Below are the entries; set down each of them exactly.

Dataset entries
* * * * * * * * *

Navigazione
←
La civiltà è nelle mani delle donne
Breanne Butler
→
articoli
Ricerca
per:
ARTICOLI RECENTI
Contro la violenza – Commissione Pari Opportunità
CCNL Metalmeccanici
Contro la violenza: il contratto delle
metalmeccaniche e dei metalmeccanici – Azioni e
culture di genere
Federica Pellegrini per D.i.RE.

* * * * * * * * *

__Answer section__.
Navigazione
←
La civiltà è nelle mani delle donne
Breanne Butler
→
articoli
Ricerca
per:
ARTICOLI RECENTI
Contro la violenza – Commissione Pari Opportunità
CCNL Metalmeccanici
Contro la violenza: il contratto delle
metalmeccaniche e dei metalmeccanici – Azioni e
culture di genere
Federica Pellegrini per D.i.RE.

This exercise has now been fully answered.